TIPTON - The Boys & Girls Club (BGC) of Tipton has always been focused on promoting healthy lifestyles, academic success and good character in children. This summer, they are focusing on something that makes all these goals possible: mental health.
Four County, a community mental health center in North Central Indiana, partnered with the BGC in Tipton this summer to provide kids with age-appropriate life skills programming.
“We piloted it this summer in the hopes of implementing it year-round as programming,” Mendenhall said. “Four County is in the schools in Tipton so just having that continuum of care from school to here and being the same people, the same programs, the same lingo, we saw as a benefit.”
Some parents approached Mendenhall about wanting one-on-one therapy for their kids at the Boys & Girls Club but policy didn’t allow for it. Mendenhall said Boys & Girls Club policy does not allow for one-on-ones with children at the club, whether it be BGC staff or therapists from Four County.
So they tried to get creative.
Lisa Willis-Gidley, Four County vice president of operations for the southern region, reached out to Amanda Mendenhall after hearing about their needs at a Systems of Care committee meeting.
Four County and the Tipton Boys & Girls Club both are in the Systems of Care committee for Tipton County, a committee focused on youth services in the community.
During the school year, Mendenhall had tried implementing programming on anger management, bullying and de-escalation, but she wanted to bring in the experts this summer to see what Four County could do for the kids. Skills trainers have come every week during BGC’s summer programming to work with kids from kindergarteners to ninth-graders.
Mendenhall said the older kids seem to appreciate the programming and are more engaged than the younger kids but the younger kids are still learning quite a bit.
Skills Trainer Alyssa Browning works with middle schoolers and early high schoolers at the BGC and said they focus on many of the issues students face in their teens like peer pressure, bullying, self-image, self-esteem, alcohol, drugs and how media affects decision-making. She said the eighth- and ninth-graders are most receptive to the lessons.

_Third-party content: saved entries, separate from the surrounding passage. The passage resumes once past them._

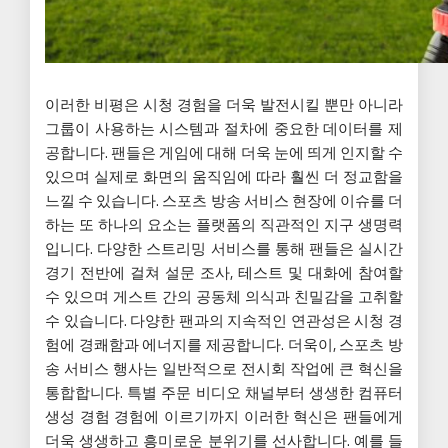
이러한 비평은 시청 경험을 더욱 발전시킬 뿐만 아니라
그룹이 사용하는 시스템과 절차에 중요한 데이터를 제
공합니다. 팬들은 게임에 대해 더욱 눈에 띄게 인지할 수
있으며 실제로 화면의 움직임에 따라 훨씬 더 정교함을
느낄 수 있습니다. 스포츠 방송 서비스 현장에 이슈를 더
하는 또 하나의 요소는 플랫폼의 직관적인 지구 생명력
입니다. 다양한 스트리밍 서비스를 통해 팬들은 실시간
경기 전반에 걸쳐 설문 조사, 테스트 및 대화에 참여할
수 있으며 게스트 간의 공동체 의식과 친밀감을 고취할
수 있습니다. 다양한 팬과의 지속적인 연관성은 시청 경
험에 경쾌함과 에너지를 제공합니다. 더욱이, 스포츠 방
송 서비스 행사는 일반적으로 전시회 작업에 큰 혁신을
통합합니다. 특별 주문 비디오 채널부터 생생한 컴퓨터
생성 경험 경험에 이르기까지 이러한 혁신은 팬들에게
더욱 생생하고 흥미로운 분위기를 선사합니다. 예를 들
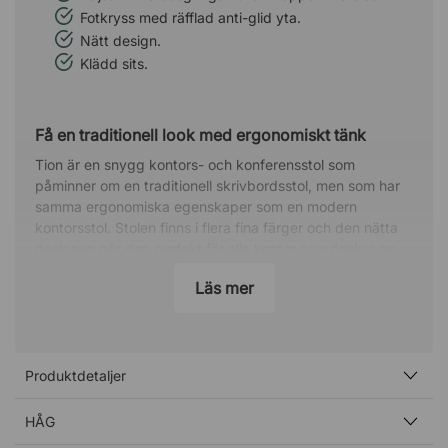
Fotkryss med räfflad anti-glid yta.
Nätt design.
Klädd sits.
Få en traditionell look med ergonomiskt tänk
Tion är en snygg kontors- och konferensstol som
påminner om en traditionell skrivbordsstol, men som har
samma ergonomiska egenskaper som en modern
kontorsstol. Stolen finns i flera fina färger och den nätta
designen gör den perfekt för alla kontor som önskar en
luftig känsla.
Läs mer
Håll igång och minska risken för skador
Precis som alla stolar från HÅG är Tion utrustad med en
följsam knäledsgunga som gör att hela sätet gungar lika
Produktdetaljer
mycket, både när du lutar dig bakåt och framåt. Gungan
håller igång kroppen och ökar blodcirkulationen, vilket
minskar risken för skador och värk under långa
HÅG
arbetspass.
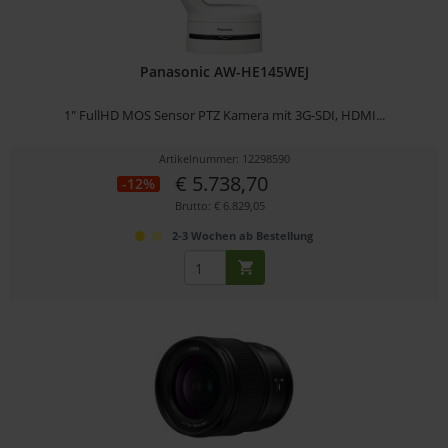
Panasonic AW-HE145WEJ
1" FullHD MOS Sensor PTZ Kamera mit 3G-SDI, HDMI...
Artikelnummer: 12298590
€ 5.738,70
-12%
Brutto: € 6.829,05
2-3 Wochen ab Bestellung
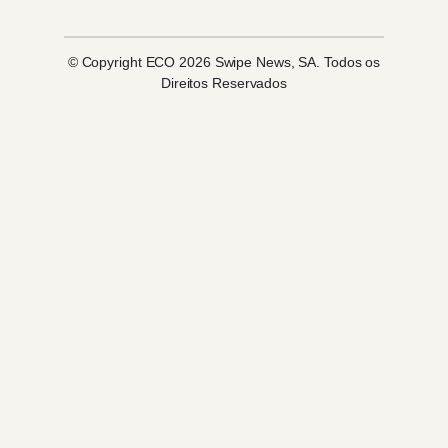
© Copyright ECO 2026 Swipe News, SA. Todos os
Direitos Reservados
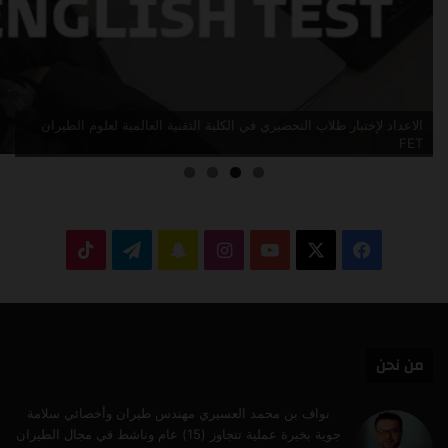
الاعداد لإختبار القبول في الكلية التقنية العالمية لعلوم الطيران KET
‫X
فيسبوك
‫YouTube
انستقرام
سناب
تيلقرام
‫TikTok
تشات
من نحن
نواف بن محمد العسيري مهندس طيران وأخصائي سلامة
جوية بخبرة عملية تتجاوز (15) عام وناشط في مجال الطيران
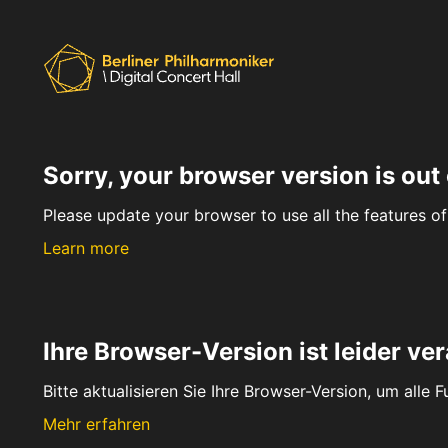
Sorry, your browser version is out 
Please update your browser to use all the features of 
Learn more
Ihre Browser-Version ist leider ver
Bitte aktualisieren Sie Ihre Browser-Version, um alle 
Mehr erfahren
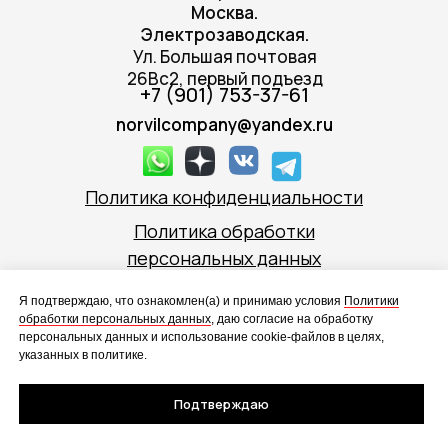
Москва.
Электрозаводская.
Ул. Большая почтовая
26Вс2, первый подъезд
+7 (901) 753-37-61
norvilcompany@yandex.ru
Политика конфиденциальности
Политика обработки
персональных данных
Все материалы данного сайта являются объектами
Я подтверждаю, что ознакомлен(а) и принимаю условия
Политики
авторского права (в том числе дизайн).
обработки персональных данных
, даю согласие на обработку
Запрещается копирование, распространение (в
персональных данных и использование cookie-файлов в целях,
том числе путем копирования на другие сайты и
указанных в политике.
ресурсы в Интернете) или любое иное
использование информации и объектов без
предварительного согласия правообладателя.
Подтверждаю
Сайт не является публичной офертой. Условия и
стоимость предложения могут быть
скорректированы. Ознакомиться с актуальными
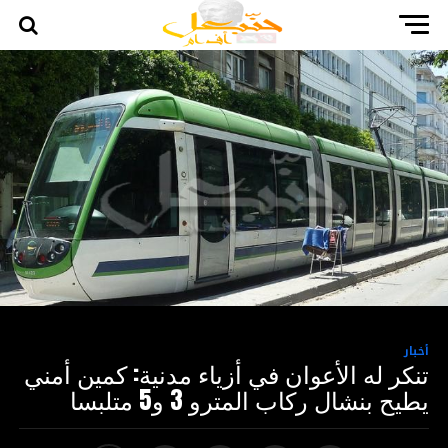
أخبار
تنكر له الأعوان في أزياء مدنية: كمين أمني
يطيح بنشال ركاب المترو 3 و5 متلبسا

“They understand more, they face more peer pressure and they know more of the world,” Browning said.
Mendenhall said Four County also trained BGC staff at the beginning of the summer in small practices like “brain breaks,” activities that can be used to relax or refocus children, and these practices have made a big difference in how meltdowns are handled. The staff taught the teens about “brain breaks” and they have used the practice to help younger kids on multiple occasions.
Mendenhall said she’s personally passionate about implementing mental health programming at the BGC and expanding the definition of healthy lifestyles.
“It’s about whole person health, she said. “It’s not just about making healthy food choices or getting enough sleep.”